Odinga was released on 12 June 1989, only to be incarcerated again on 5 July 1990, together with Kenneth Matiba, and former Nairobi mayor Charles Rubia, both multiparty system and human rights crusaders. Odinga was finally released on 21 June 1991, and in October he fled the country to Norway amid indications that the increasingly corrupt Kenyan government was attempting to assassinate him without success.

Multi-party politics

At the time of Odinga's departure to Norway, the Forum for the Restoration of Democracy, a movement formed to agitate for the return of multi-party democracy to Kenya, was newly formed. In February 1992, Odinga returned to join FORD, then led by his father Jaramogi Oginga Odinga. He was elected Vice Chairman of the General Purposes Committee of the party. In the months running up to the 1992 General Election, FORD split into FORD-Kenya, led by Odinga's father Jaramogi Oginga Odinga, and FORD-Asili led by Kenneth Matiba. Odinga became Ford-Kenya's Deputy Director of Elections. Odinga won the Langata Constituency parliamentary seat, previously held by Philip Leakey of KANU. Odinga became the second father of multi-party democracy in Kenya after Kenneth Matiba.
When Jaramogi Oginga Odinga died in January 1994 and Michael Wamalwa Kijana succeeded him as FORD-Kenya chairman, Odinga challenged him for the party leadership.
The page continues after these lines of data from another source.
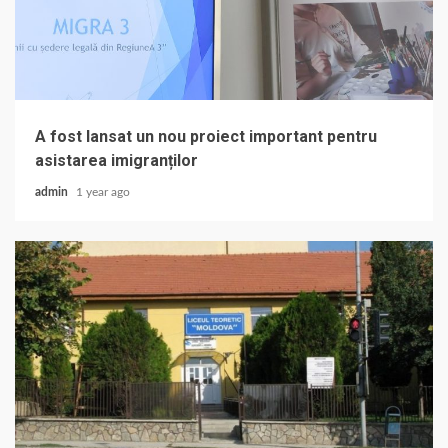
A fost lansat un nou proiect important pentru
asistarea imigranților
admin
1 year ago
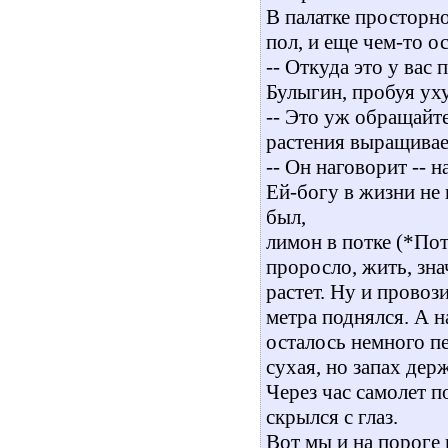
В палатке просторн
пол, и еще чем-то о
-- Откуда это у вас 
Булыгин, пробуя уху
-- Это уж обращайт
растения выращивает
-- Он наговорит -- н
Ей-богу в жизни не
был,
лимон в потке (*Пот
проросло, жить, зна
растет. Ну и провози
метра поднялся. А н
осталось немного пе
сухая, но запах дер
Через час самолет п
скрылся с глаз.
Вот мы и на пороге 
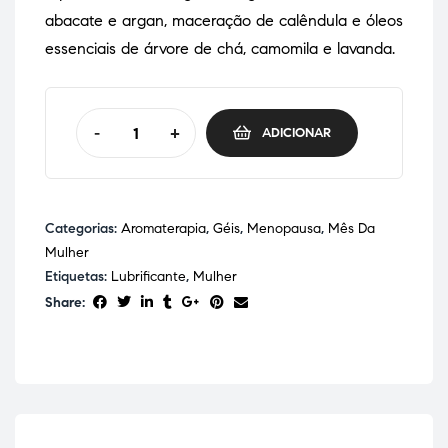
abacate e argan, maceração de calêndula e óleos
essenciais de árvore de chá, camomila e lavanda.
-
+
ADICIONAR
Categorias:
Aromaterapia
,
Géis
,
Menopausa
,
Mês Da
Mulher
Etiquetas:
Lubrificante
,
Mulher
Share:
The elections were marred by controversy after which Odinga resigned from FORD-Kenya to join the National Development Party.

Member of Parliament

In his first bid for the presidency in the 1997 General Election, Odinga finished third after President Moi, the incumbent, and Democratic Party candidate Mwai Kibaki. He however retained his position as the Langata MP.

KANU-NDP merger (New KANU)

Immediately after the 1997 election, Raila appeared alongside Kibaki to denounce the results, saying that they were rigged. In the subsequent months, however, he forged a deal to support Moi, entering into a cooperation deal between his party, NDP, and Moi's KANU party. He accepted a position in Moi's cabinet as Energy Minister, serving from June 2001 to 2002, during Moi's final term. In 2002, the NDP and KANU formally merged, with the NDP being dissolved and the new party being dubbed the "New KANU". In the subsequent KANU elections held later that year, he was elected the party's Secretary General.
In 2002, much to the chagrin of Odinga and many other hopefuls in the party, Moi endorsed Uhuru Kenyatta – son of Kenya's first president Jomo Kenyatta but a relative newcomer in politics – to be his successor. Moi publicly asked Odinga and others to support Uhuru as well. This was taken as an affront by many of the party loyalists who felt they were being asked to make way for a newcomer who, unlike them, had done little to build the party. Odinga and other KANU members, including Kalonzo Musyoka, George Saitoti, and Joseph Kamotho, opposed this step arguing that the then 38-year-old Uhuru was politically inexperienced and lacked the leadership qualities needed to govern. Moi stood his ground, maintaining that the country's leadership needed to pass to the younger generation as well as someone that Moi could rely on personally.
Dissent ran through the party with some members openly disagreeing with Moi, despite his reputation as an autocrat. It was then that the Rainbow Movement was founded, comprising disgruntled KANU members who exited KANU. The exodus, led by Odinga, saw most big names fleeing the party. Moi was left with his handpicked successor almost alone with a party reduced to an empty shell with poor electoral prospects. The Rainbow Movement went on to join the Liberal Democratic Party, which later teamed up with opposition Mwai Kibaki's National Alliance Party of Kenya, a coalition of several other parties, to form the National Rainbow Coalition.